Excerpt =
Besides, with this announcement he wrecks Christmas season equally for chavistas and anti chavistas and thus he is starting on the wrong foot. He should have waited at least until December 26 to announce that. Now the only result is that the opposition will not go on vacation. Well, at least I hope.
Today I will prefer to discuss the legality of his announcement. Of course it is not legal, but when has that been a road block for chavismo? I am using the translation of the constitution as posted here, PDF format.
The first thing to understand is that the constitution is very clear stating that any article subjected to a "reforma" cannot be tampered with anymore until the end of a constitutional term. In Venezuela a constitutional term is a presidential term, because, let's face it, the only power that has ever mattered in Venezuela is the executive.
Artículo 345. [...] La iniciativa de Reforma Constitucional revisada no podrá presentarse de nuevo en un mismo período constitucional a la Asamblea Nacional.In other words the reelection cannot be introduced anymore until the next constitutional term that will start in January 2013. Of course, had the constitution not be written in such haste, the constitutional term of the National Assembly could have been written separately and thus in 2010 the new assembly could have again tried the "reforma". But again, we know that separation of powers was never Chavez objective.
Article 345: [...] A revised constitutional reform initiative may not be submitted during the same constitutional term of office to [of] the National Assembly. (note the deficient translation which uses "of" instead of the correct "to")
The constitution also carries a provision in its modification allowances:
Article 342: The purpose of constitutional reform is to effect a partial revision of this Constitution and replacement of one or more of the provisions hereof, without modifying the fundamental principles and structure of the text of the Constitution. [...]Any serious jurist in the world will tell you that from a two term limit to no term limit, and only for the president of a republic in a presidential system, changes the "fundamental principles and structure of the text" since it favors deliberately the president reach at the expense of the other powers, including the regional executives. Of course you all know by now that chavismo is bereft of serious jurists. Chavismo favors only the type of jurists that deal in loopholes. If you doubt it look at all the illegal trials against any opponent of the regime... Again, I am writing this just to make sure people understand the unconstitutional nature of what Chavez is doing, not to pretend that he can be stopped through a mere high court decision.
The silliness of using an amendment to get what Chavez could not get through a constitutional reform is also bunk! An amendment, the way it is presented in the constitution of 1999, is a minor change to the constitution. For example limit certain taxes, change the flag of the country or expand on a given civil right. It cannot even be used to limit a civil right!!! For that you need to go to a reform, if not a brand new constitution. Thus pretending that indefinite reelection can be obtained by an amendment is constitutionally mistaken: an amendment cannot supersede a constitutional reform. Note: he could use an amendment to EXTEND his mandate to 7 years, for example, but never to remove term limits.

Work item A =
Transcribe the commentary on the legality of indefinite reelection in Venezuela, copying everything from "Today I will" down to "here, PDF format.".
Work item B =
Carry the commentary on the legality of indefinite reelection in Venezuela forward, picking up after its final sentence.

Record extracts =
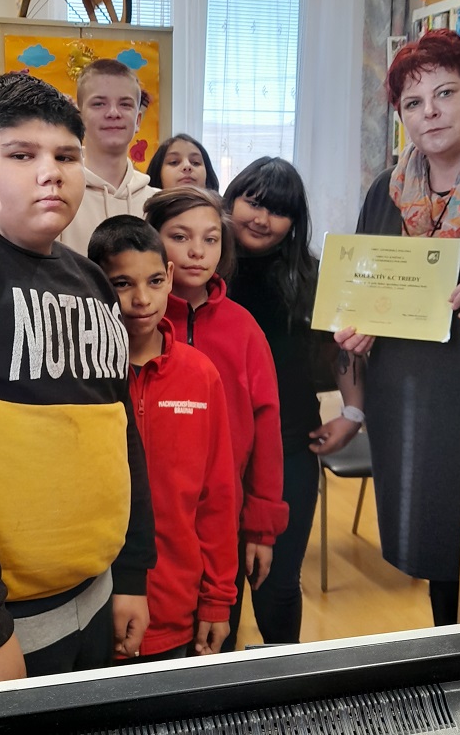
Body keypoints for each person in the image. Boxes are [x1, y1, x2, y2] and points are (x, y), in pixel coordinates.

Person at [0, 73, 156, 692]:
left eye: (66, 157)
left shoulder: (91, 279)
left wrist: (131, 573)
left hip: (92, 599)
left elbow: (119, 431)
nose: (50, 173)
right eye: (22, 155)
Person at [335, 29, 460, 626]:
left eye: (446, 93)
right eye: (413, 103)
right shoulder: (386, 191)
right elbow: (361, 286)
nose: (430, 112)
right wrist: (354, 320)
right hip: (410, 404)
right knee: (440, 562)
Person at [223, 157, 366, 644]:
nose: (263, 219)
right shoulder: (203, 268)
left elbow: (340, 346)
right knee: (219, 588)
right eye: (253, 203)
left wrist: (352, 413)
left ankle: (286, 680)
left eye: (279, 211)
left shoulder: (313, 277)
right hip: (213, 453)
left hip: (288, 447)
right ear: (231, 200)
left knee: (278, 586)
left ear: (295, 221)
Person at [144, 187, 289, 652]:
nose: (196, 252)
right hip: (152, 520)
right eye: (179, 237)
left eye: (210, 239)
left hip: (223, 524)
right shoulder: (137, 321)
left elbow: (266, 429)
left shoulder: (243, 328)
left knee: (216, 642)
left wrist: (261, 528)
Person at [88, 215, 238, 660]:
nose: (142, 299)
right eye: (121, 284)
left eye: (155, 281)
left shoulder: (200, 375)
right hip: (91, 611)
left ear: (170, 277)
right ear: (94, 283)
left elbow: (217, 496)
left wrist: (218, 598)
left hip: (176, 610)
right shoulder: (78, 373)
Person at [61, 58, 159, 255]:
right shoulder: (58, 195)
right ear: (79, 117)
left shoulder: (157, 204)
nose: (113, 113)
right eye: (99, 104)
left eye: (125, 104)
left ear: (138, 121)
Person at [146, 134, 220, 191]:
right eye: (174, 162)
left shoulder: (220, 206)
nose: (187, 166)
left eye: (195, 163)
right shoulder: (142, 205)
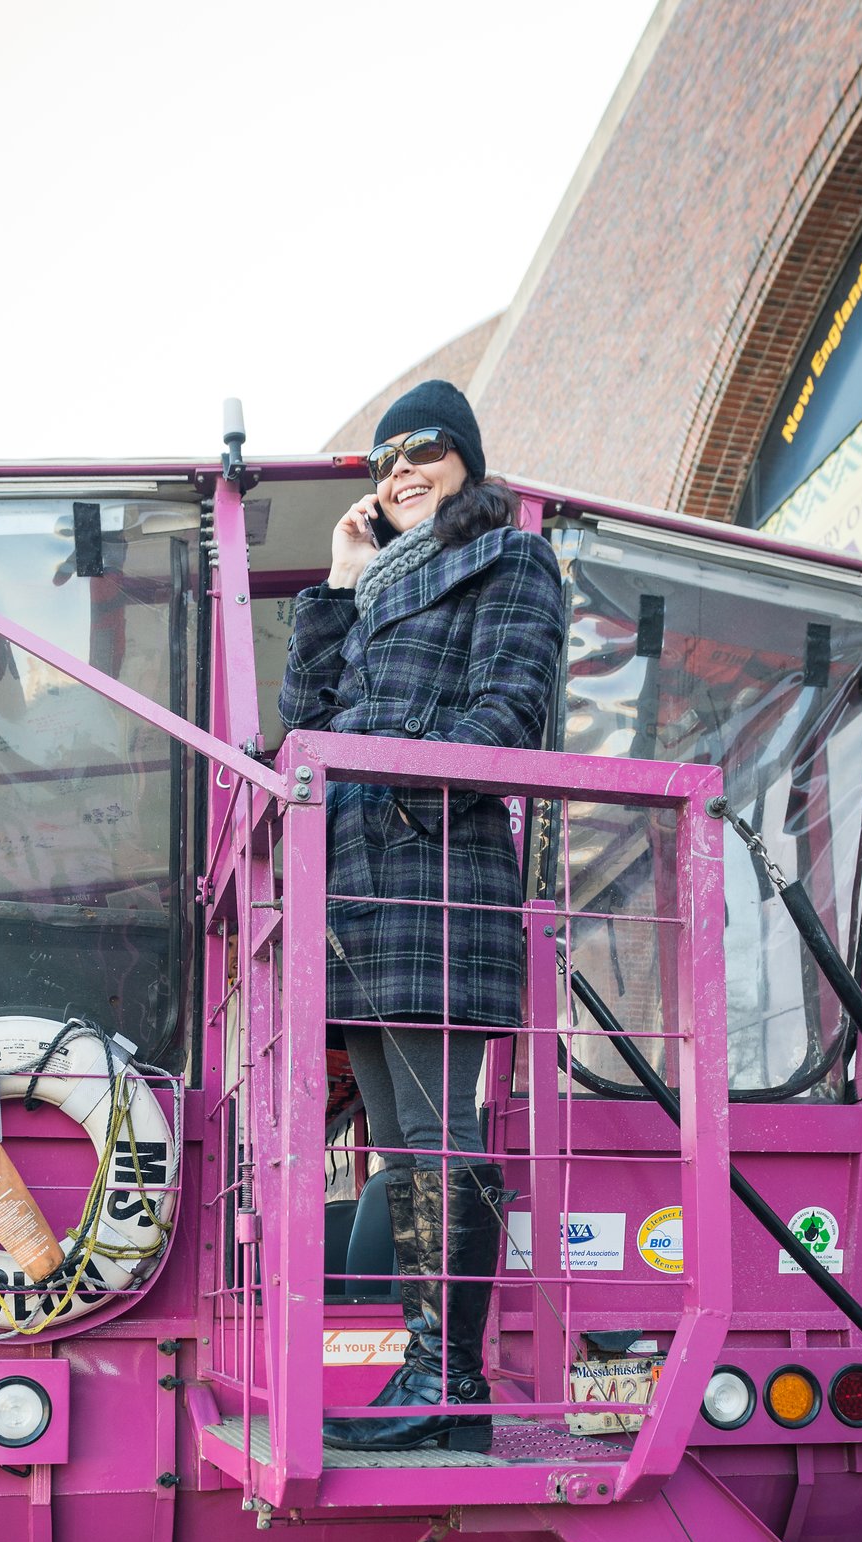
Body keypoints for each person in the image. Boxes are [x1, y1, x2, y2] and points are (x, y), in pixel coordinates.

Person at [279, 380, 565, 1451]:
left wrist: (399, 794)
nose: (397, 468)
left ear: (467, 460)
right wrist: (341, 585)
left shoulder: (508, 558)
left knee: (442, 1136)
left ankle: (449, 1387)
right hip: (356, 893)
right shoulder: (378, 584)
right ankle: (425, 1378)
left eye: (422, 447)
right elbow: (303, 719)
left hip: (432, 869)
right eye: (380, 458)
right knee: (402, 1147)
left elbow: (510, 710)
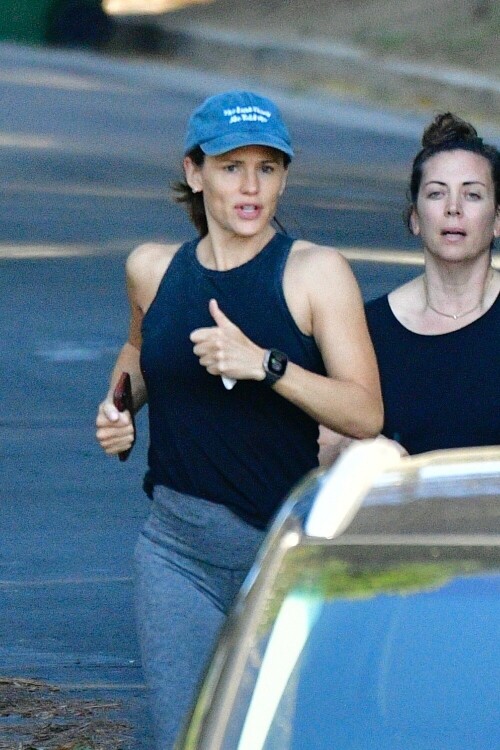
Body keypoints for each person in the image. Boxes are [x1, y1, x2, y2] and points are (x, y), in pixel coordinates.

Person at [95, 90, 383, 748]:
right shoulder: (152, 269)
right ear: (195, 173)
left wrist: (267, 365)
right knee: (188, 739)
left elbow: (365, 412)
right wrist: (118, 406)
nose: (251, 187)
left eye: (268, 168)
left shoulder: (314, 274)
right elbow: (141, 350)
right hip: (176, 556)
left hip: (283, 561)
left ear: (284, 176)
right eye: (231, 167)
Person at [319, 112, 499, 464]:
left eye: (473, 195)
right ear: (415, 218)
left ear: (497, 221)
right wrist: (357, 453)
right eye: (436, 194)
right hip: (404, 518)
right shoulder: (367, 330)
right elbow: (322, 450)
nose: (453, 209)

Response box A =
Today I will prefer to discuss the legality of his announcement. Of course it is not legal, but when has that been a road block for chavismo? I am using the translation of the constitution as posted here, PDF format.

Response box B =
In other words the only legal and constitutional tool Chavez has to extend his power beyond 2012 is a constitutional assembly, according to
Article 347: The original constituent power rests with the people of Venezuela. This power may be exercised by calling a National Constituent Assembly for the purpose of transforming the State, creating a new juridical order and drawing up a new Constitution.You may note yourself that a National Constituent Assembly need not write a new constitution, but it can alter it much deeper than what a "reform" would do. Thus Chavez has a perfectly legal way to get his unlimited election, if he played fair and legally. But that would require the election of a constituent assembly and after November 23 results what are the odds that Chavez would get a 2/3 iron locked majority in that Assembly, which by the way could start voting on other things that Chavez does not want to change.....
Again. The only thing Chavez wants is reelection becasue he knows that if he leaves power he will be subjected to all sorts of law suits, as well as his immediate collaborators who spent the best of the last 10 years looting the country for their own profit. And let's not even go into the human rights violations.... To this you can add that since he removed Jose Vicente Rangel from his entourage in December 2006 there has been no one courageous enough to try to temper Chavez ego which is reaching mental disorder proportions.
Chavez is right, he must try it now becasue as soon as the crisis finally hits Venezuela he will not be able to deliver the promises he made during this last campaign: 17 states to please on handouts alone is very difficult even when oil is at 100USD. And some of the states Chavez carried one week ago are not reliable at all, such as Lara. If the opposition keeps a cool head, remains united and plays its cards right it can win that battle and hit Chavez so hard that he might not be able to finish his term, preferring to resign on his own before seeing chavismo rebel after his defeat. Because they will do so in search of his heir...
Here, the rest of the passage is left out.